Âpres négociations, suspensions interminables, départ théâtral des élus du RN: après une semaine folle, Marseille n'avait toujours pas de maire samedi en début d'après-midi.

Au premier tour de scrutin du premier conseil municipal pour désigner le successeur de Jean-Claude Gaudin, Michèle Rubirola, cheffe de file de l'union de la gauche et des écologistes du Printemps Marseillais, a fait le plein de ses voix, avec 42 bulletins, tout comme le député LR Guy Teissier, 41. Forte de neuf élus, la sénatrice ex-PS des quartiers Nord Samia Ghali n'a par contre drainé que huit bulletins. Un vote blanc a été comptabilisé.

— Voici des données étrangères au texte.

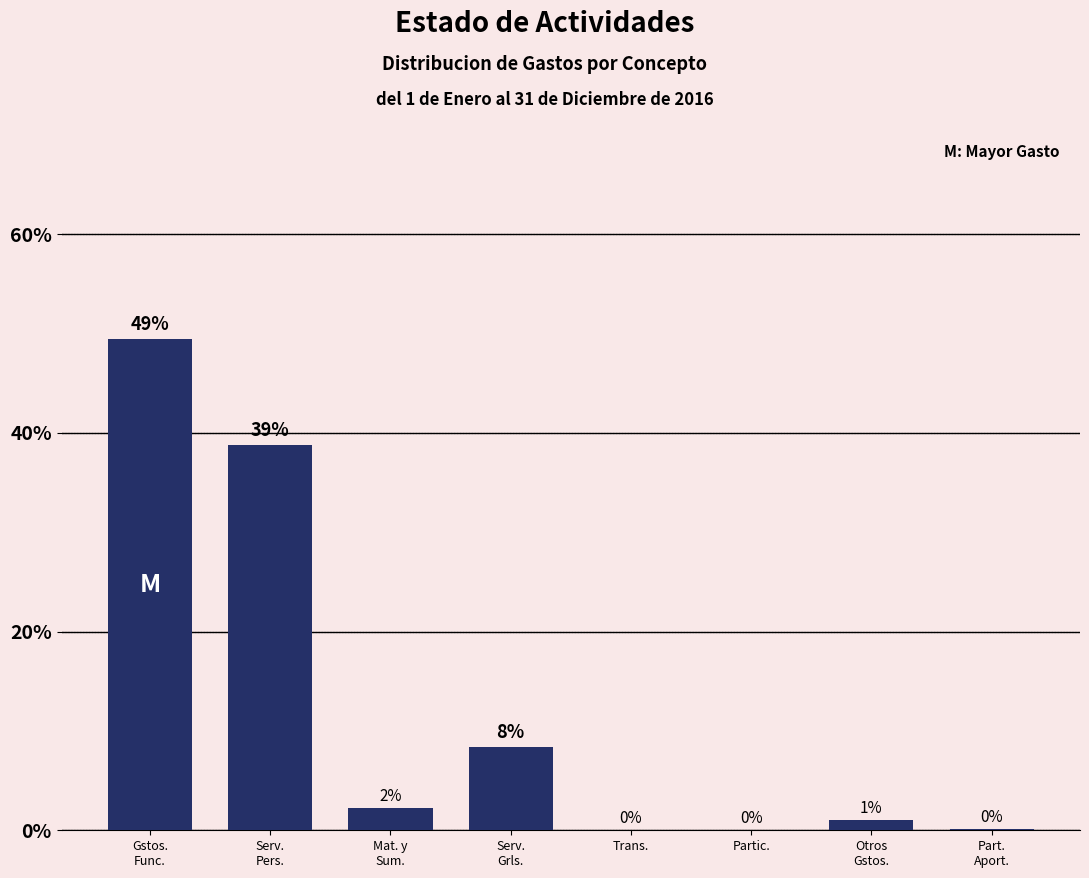

Is it true that the value at Partic. is 14.9?

False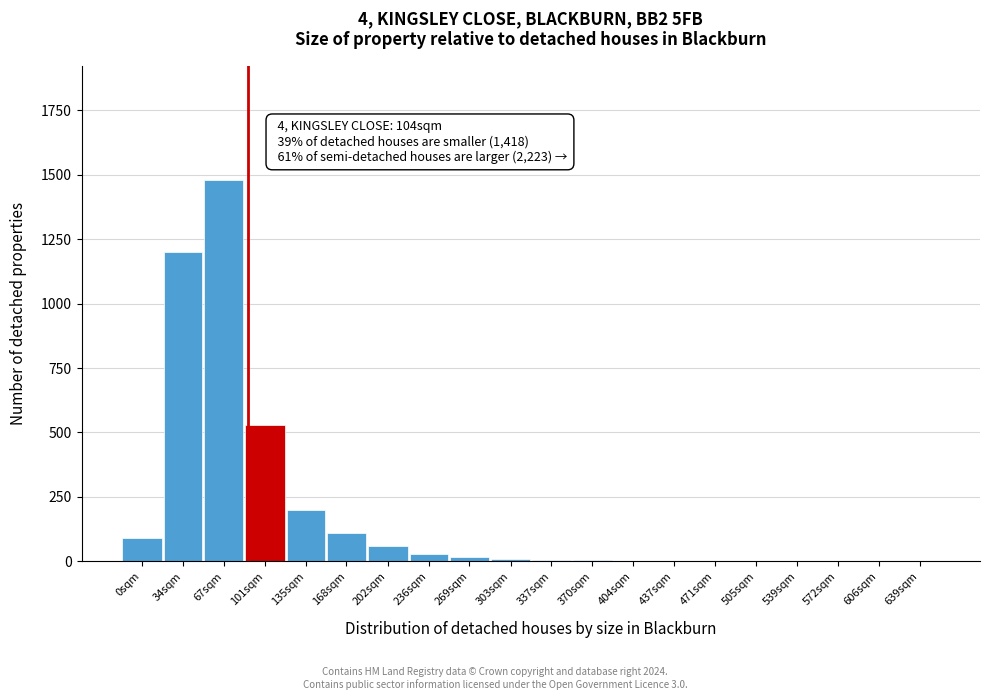

Where is the data nearest to the value 740?

101sqm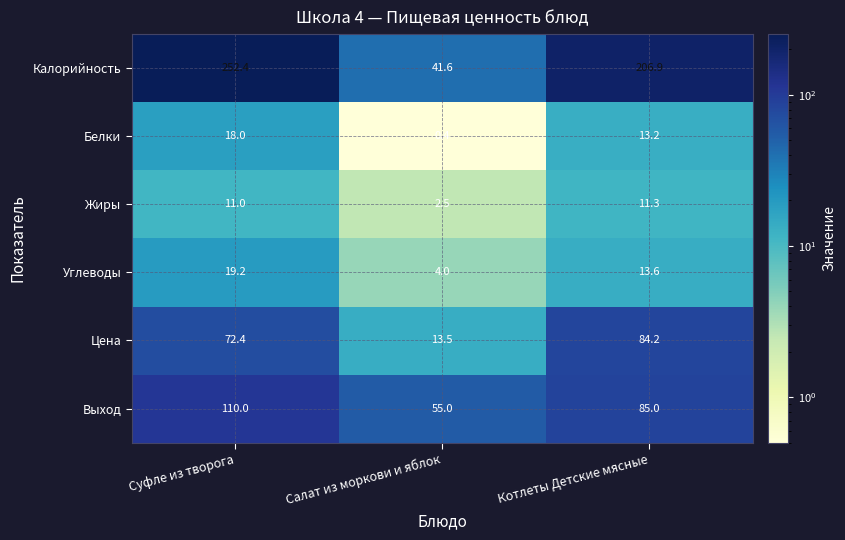

Is it true that Калорийность equals 272.7 at Котлеты Детские мясные?

False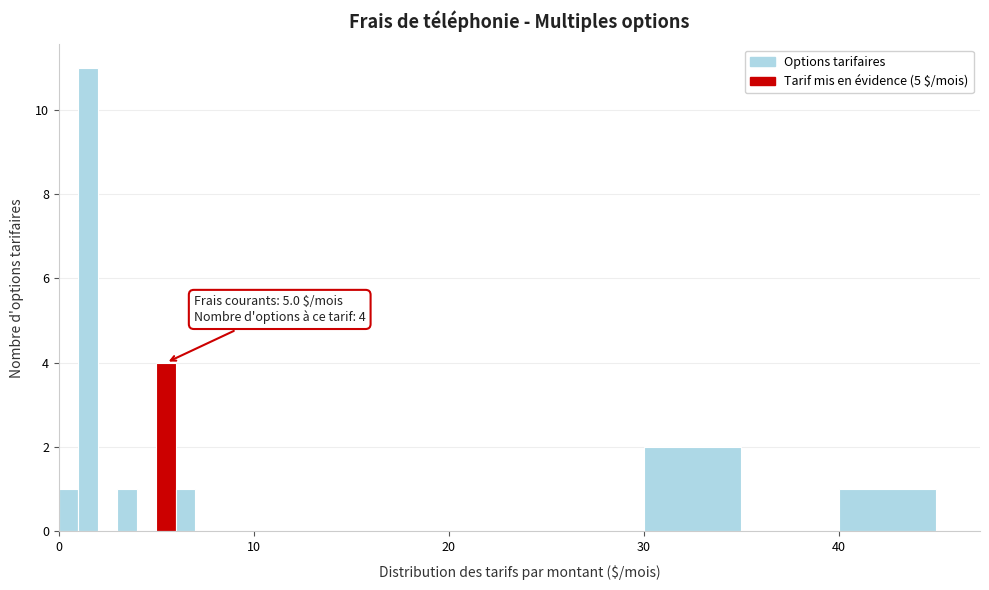

Read against the x-axis, roughly where is the centre of the tallest bar?

2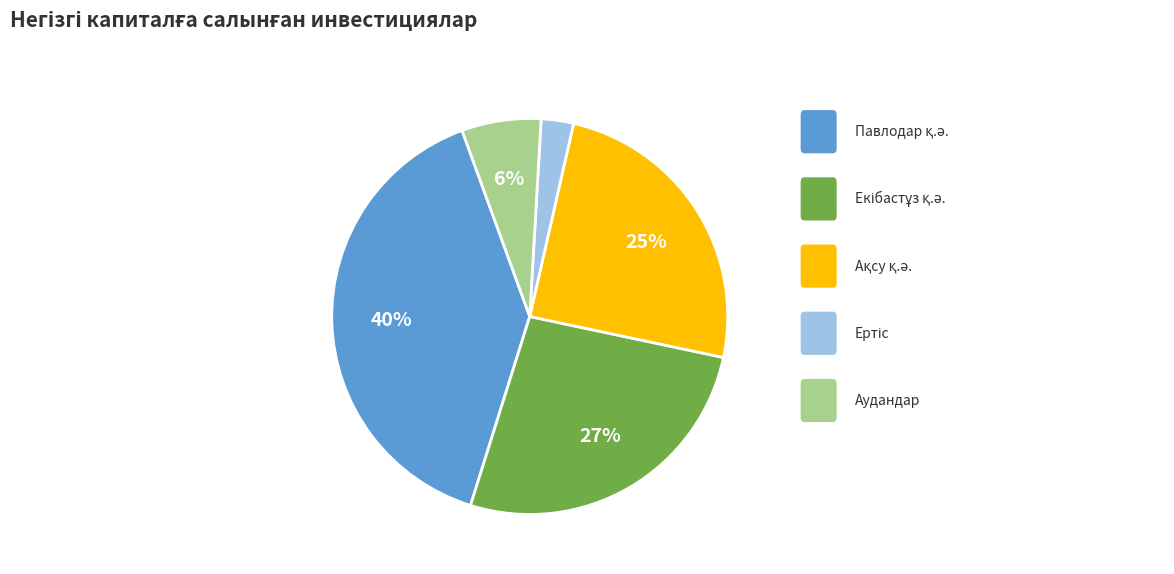

To the nearest percent, what is the difference between the largest and smallest slice percentages?

37%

Avec le départ avec fracas des neuf élus du Rassemblement national, dont le leader Stéphane Ravier n'est finalement pas entré en lice, seuls 92 élus sur 101 restaient donc dans l'hémicycle, soit une majorité absolue nécessaire de 46 voix, compte tenu du bulletin blanc.

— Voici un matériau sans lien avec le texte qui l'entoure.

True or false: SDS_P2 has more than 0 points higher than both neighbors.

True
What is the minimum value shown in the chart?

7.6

Ce cap n'ayant été atteint par aucun candidat, un deuxième tour de vote doit être organisé, toujours à la majorité absolue des suffrages exprimés.

Mais en milieu de journée, ce deuxième vote n'avait toujours pas eu lieu: le premier tour se scrutin a été suivi d'une interruption de séance, demandée par Mme Ghali et le Printemps marseillais, qui a duré plus de deux heures et demie et durant laquelle des négociations avaient lieu en coulisse.

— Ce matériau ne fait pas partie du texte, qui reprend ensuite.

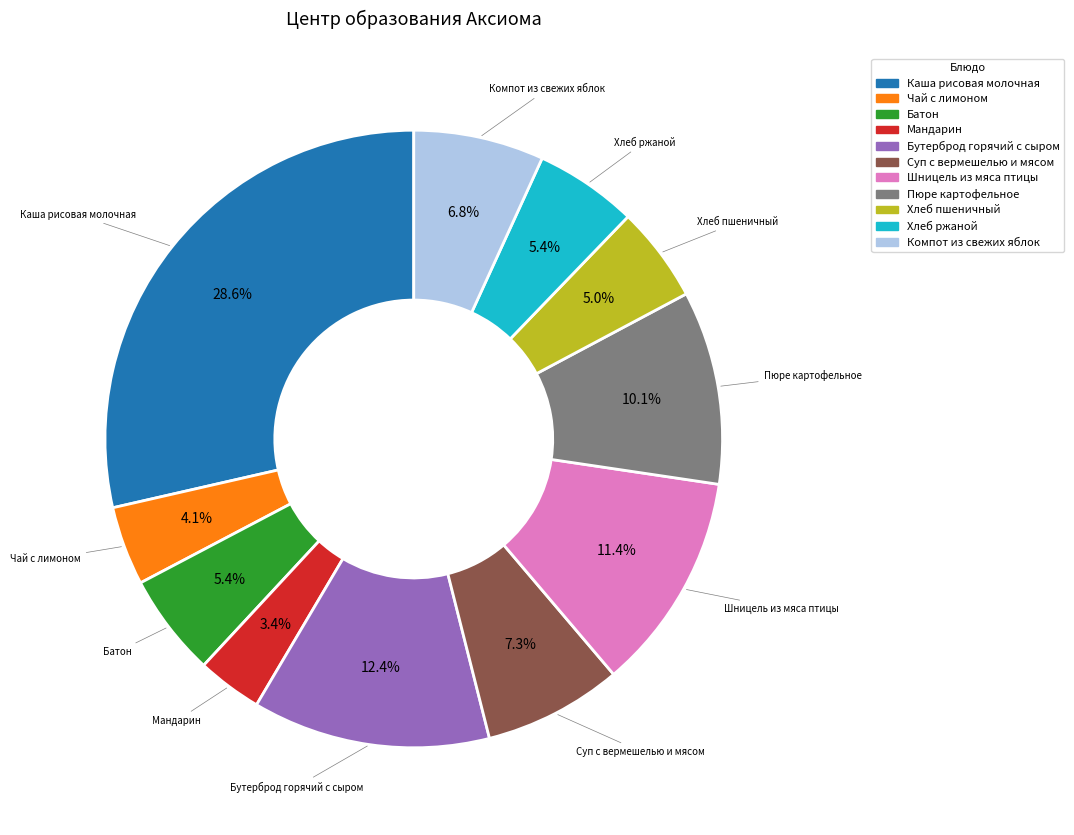

To the nearest percent, what is the difference between the largest and smallest slice percentages?

25%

"La démocratie, ce n'est pas un marché, ce que nous vivons actuellement ça ressemble à une assemblée plénière d'un parti d'extrême gauche", a fustigé le candidat LR Guy Teissier à la reprise de la séance, qui a duré à peine quelques minutes avant une nouvelle suspension pour le déjeuner, jusqu'à 14H15 en principe.

"Cette élection du maire de #Marseille2020 tourne à la mascarade. #Marseille mérite mieux. La population mérite mieux que ces discussions de marchands de tapis", a lui aussi déploré sur Twitter Bruno Gilles, le candidat dissident LR finalement revenu dans son camp.

M. Ravier avait auparavant justifié son départ et celui de ses colistiers par la même expression, disant sa volonté de laisser entre eux "les marchands de tapis, ceux qui confisquent la démocratie". Une allusion à peine voilée aux tractations autour du camp Ghali, la sénatrice n'ayant cessé de faire monter les enchères pour son soutien lors des dernières 24 heures.

Pour le deuxième tour de vote, puis le troisième, qui lui se déroulera à la majorité relative, c'est donc Samia Ghali qui détient les clefs du bureau de maire avec sa vue imprenable sur le Vieux Port et la "Bonne Mère", Notre Dame de la Garde.

- "Oukases" -

Après avoir demandé au Printemps Marseillais le poste de première adjointe, elle a annoncé dans la nuit sa volonté de reprendre sa totale liberté de vote, afin de "faire le meilleur choix pour les quartiers populaires". Une décision motivée par le "refus incompréhensible" du Printemps, et les "oukases" de Michèle Rubirola et Benoît Payan, son bras droit socialiste, qui ont expliqué ne pas vouloir céder au "chantage" de la sénatrice.

Malgré ses 38,3% des suffrages au second tour dimanche, loin devant les listes LR (30,8%), Michèle Rubirola, 63 ans, médecin dans des quartiers populaires et écologiste de la première heure, est donc encore loin d'être assurée d'être la première femme à la tête de la deuxième ville de France.

Côté Républicains, l'appui de Samia Ghali est également essentiel. Car eux aussi sont loin de la majorité absolue.

Pour les représenter, le parti, plombé par une campagne marquée par l'ouverture d'une enquête sur des soupçons de fraudes aux procurations, a changé son fusil d'épaule au dernier moment, jeudi. Battue dans les 6e et 8e arrondissements, réputés imperdables pour la droite, Martine Vassal, dauphine désignée de Jean-Claude Gaudin, a cédé la place à Guy Teissier, 75 ans, vieux routier issu de la droite dure.

Avantage supplémentaire pour le député LR: prime au doyen oblige, il l'emporterait au troisième tour si deux candidats étaient à égalité...

Devant l'hôtel de ville, quelques centaines de manifestants, en majorité des soutiens du Printemps marseillais, étaient rassemblés samedi. Sur leurs pancartes, "Ne nous laissons pas voler la victoire" ou "On veut des écoles rénovées, pas des fachos réchauffés".